It’s surprising to realize all the products and services that I have access to because of globalization. For instance, my Samsung laptop that I use came from South Korea, the fresh mangos I eat were imported from Mexico, and the Honda Civic I drive was manufactured in the United Kingdom were a result of globalization. The best example of globalization in my daily life is online marketplaces like Alibaba, where I can purchase a range of products from different geological locations very quickly. All these products and services that I use affect the way I interact within my daily life.
Not only has globalization impacted my life, but it has also affected my extended family purchases. My extended family likes buying a wide variety of coffee beans from Starbucks that come from different parts of South America.
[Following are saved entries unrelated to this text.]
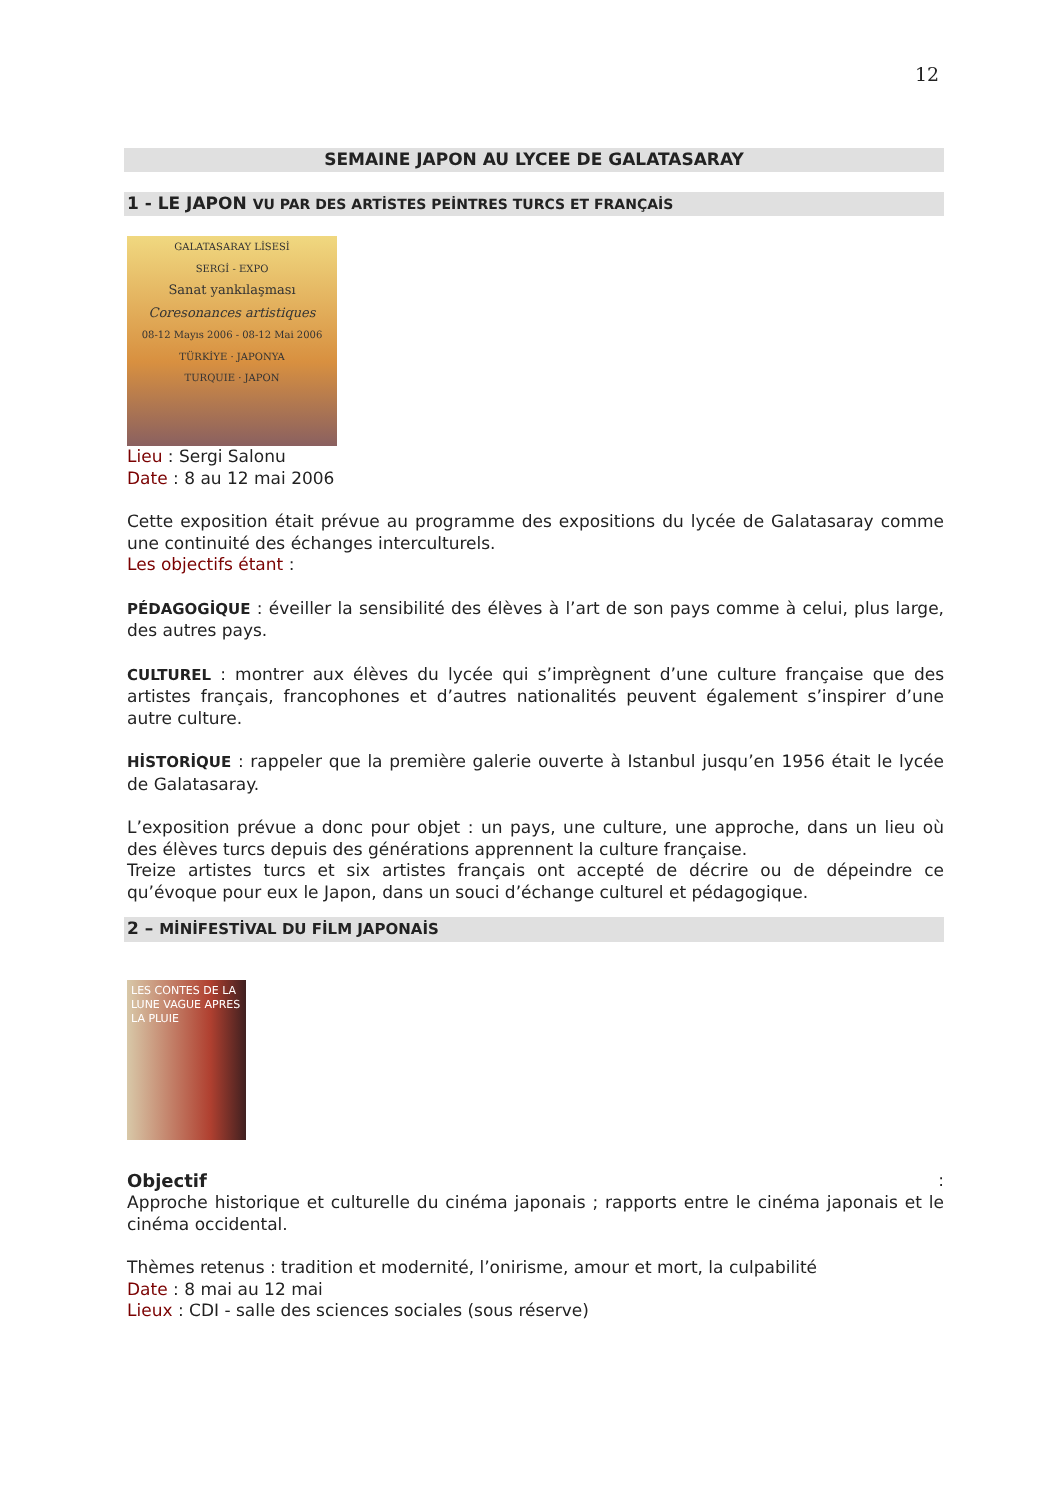12
SEMAINE JAPON AU LYCEE DE GALATASARAY
1 - LE JAPON VU PAR DES ARTİSTES PEİNTRES TURCS ET FRANÇAİS
GALATASARAY LİSESİ
SERGİ - EXPO
Sanat yankılaşması
Coresonances artistiques
08-12 Mayıs 2006 - 08-12 Mai 2006
TÜRKİYE · JAPONYA
TURQUIE · JAPON
Lieu : Sergi Salonu
Date : 8 au 12 mai 2006
Cette exposition était prévue au programme des expositions du lycée de Galatasaray comme une continuité des échanges interculturels.
Les objectifs étant :
PÉDAGOGİQUE : éveiller la sensibilité des élèves à l’art de son pays comme à celui, plus large, des autres pays.
CULTUREL : montrer aux élèves du lycée qui s’imprègnent d’une culture française que des artistes français, francophones et d’autres nationalités peuvent également s’inspirer d’une autre culture.
HİSTORİQUE : rappeler que la première galerie ouverte à Istanbul jusqu’en 1956 était le lycée de Galatasaray.
L’exposition prévue a donc pour objet : un pays, une culture, une approche, dans un lieu où des élèves turcs depuis des générations apprennent la culture française.
Treize artistes turcs et six artistes français ont accepté de décrire ou de dépeindre ce qu’évoque pour eux le Japon, dans un souci d’échange culturel et pédagogique.
2 – MİNİFESTİVAL DU FİLM JAPONAİS
LES CONTES DE LA LUNE VAGUE APRES LA PLUIE
Objectif:
Approche historique et culturelle du cinéma japonais ; rapports entre le cinéma japonais et le cinéma occidental.
Thèmes retenus : tradition et modernité, l’onirisme, amour et mort, la culpabilité
Date : 8 mai au 12 mai
Lieux : CDI - salle des sciences sociales (sous réserve)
They also like buying new foreign cars such as Volkswagen and Nissan. These purchases that my extended family makes are a result of businesses making themselves global, which allows me and my extended family to want to spend more since these products have become easily accessible.
Globalization has been good for the US until recently. With the recent actions taken by the US government, such as not signing the Trans-Pacific Partnership agreement last year, this it will harm US businesses globally. Some might disagree with globalization by citing the massive car manufacturer job loss in the Midwest. However, those jobs losses were a result of automation rather than globalization. To reverse globalization now would hinder the success and future that the US has with other countries. Look at countries with limited access to globalization such as North Korea. If they were more global, then their economy might improve as well. (1)
(1) Carney, Matthew. North Korea must open up to improve economy and living standards, but China also stands to gain. ABC. ABC NEWS. Web Article. Jun 12, 2019.